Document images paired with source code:
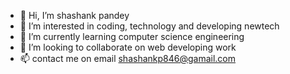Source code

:- 👋 Hi, I’m shashank pandey
- 👀 I’m interested in coding, technology and developing newtech 
- 🌱 I’m currently learning computer science engineering
- 💞️ I’m looking to collaborate on web developing work
- 📫 contact me on  email shashankp846@gamail.com


<!---
Shashank80000/Shashank80000 is a ✨ special ✨ repository because its `README.md` (this file) appears on your GitHub profile.
You can click the Preview link to take a look at your changes.
--->
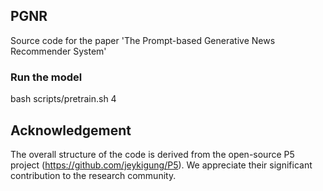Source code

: ## PGNR
Source code for the paper 'The Prompt-based Generative News Recommender System' 

### Run the model
bash scripts/pretrain.sh 4

## Acknowledgement 
The overall structure of the code is derived from the open-source P5 project (https://github.com/jeykigung/P5). We appreciate their significant contribution to the research community.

**TASK DETAILS:**
Reproduce the source text from all the records above verbatim, line for line, and leave the pictures out.

**TASK ANSWER:**
Source code

:- 👋 Hi, I’m shashank pandey
- 👀 I’m interested in coding, technology and developing newtech 
- 🌱 I’m currently learning computer science engineering
- 💞️ I’m looking to collaborate on web developing work
- 📫 contact me on  email shashankp846@gamail.com


<!---
Shashank80000/Shashank80000 is a ✨ special ✨ repository because its `README.md` (this file) appears on your GitHub profile.
You can click the Preview link to take a look at your changes.
--->
Source code

: ## PGNR
Source code for the paper 'The Prompt-based Generative News Recommender System' 

### Run the model
bash scripts/pretrain.sh 4

## Acknowledgement 
The overall structure of the code is derived from the open-source P5 project (https://github.com/jeykigung/P5). We appreciate their significant contribution to the research community.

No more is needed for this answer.